Would blocking the merger change that spectrum?
According to the DOJ, at the top end it would. For the rest of the books, its case is essentially quiescent. My view is that the DOJ and its experts just don’t understand how the acquisition process and advances really work.
Are you in favor of the merger?
As the founder of PublicAffairs twenty-five years ago (a publishing house acquired by Hachette in 2016 when it bought the independent Perseus Books Group), my view is that the entrepreneurial instinct in publishing is alive and, in some ways, impressive.
If the merger is approved and the boundaries for collaboration and “efficiencies” are clearly specified, meaning that the hundreds of imprints in the company would maintain their identity, I can say yes. After all Alfred A. Knopf has been an imprint of Random House since 1960 and has certainly held its own. Since being bought by Random House in 1988, the Crown Publishing Group has been enormously strengthened.
And if the merger is blocked?
Then Paramount Global, Simon & Schuster’s current owner, will still sell the publishing house to the highest bidder, with unknown implications for its destiny. The company has already been sold seven times or so since Mr. Simon and Mr. Schuster started it in 1924.
I was surprised to see that the government’s lead witness in opposition to the merger was Michael Pietsch, the CEO of Hachette, as skilled a publisher as he is an editor. But he said if the transaction does not go through, he’d like to see his company, the third-or fourth (depending on the year) largest in the United States, make the acquisition – something of a paradox.
Are we learning anything about how publishing works?
Actually, quite a bit. For example, literary agents make the argument that the only thing that really matters for authors (and themselves) is the size of the advances, which is why so much emphasis is put on them. In fact, these “advances” are essentially guarantees of income, because the majority of books do not earn them back and therefore pay no additional royalties.
On the other hand, the trial’s testimony has revealed that roughly half of all books are profitable, and the advance is only one factor in that result. Maybe there is another way to scale payments than the advance?
The majority of trade books are represented to publishers by agents and the DOJ case emphasizes their power over the acquisition process. That is not always true, however, if I may indulge a humblebrag.

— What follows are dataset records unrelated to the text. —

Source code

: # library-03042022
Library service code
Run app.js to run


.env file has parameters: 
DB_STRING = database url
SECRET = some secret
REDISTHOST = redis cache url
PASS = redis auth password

Over the years, PublicAffairs has published books by Vernon Jordan, George Soros (who does not need the money), Muhammad Yunus, Andy Rooney, and Paul Volcker, luminaries all, who did not have agents and each of whose advances were less than $100,000.
Jordan, Soros, Yunus, and Rooney were national bestsellers and Volcker should have been.
What is your conclusion?
The real attraction of books over the centuries has been the way they are written, the stories they tell, and the facts they assemble. How they are published has always been varied and doubtless will continue to be, whatever the outcome of this trial and the appeals that will probably follow.
The history of cases of this magnitude is that they can take years to resolve. Meanwhile, Simon & Schuster, which has been doing exceptionally well in recent years, will remain in limbo, which is a pity.
Exceptionally helpful in laying out the larger issues at stake. A persuasive argument that book publishing can live in the economy, rising and falling as industries inevitably do, as long as there are outlets in a free society for content that readers are seeking.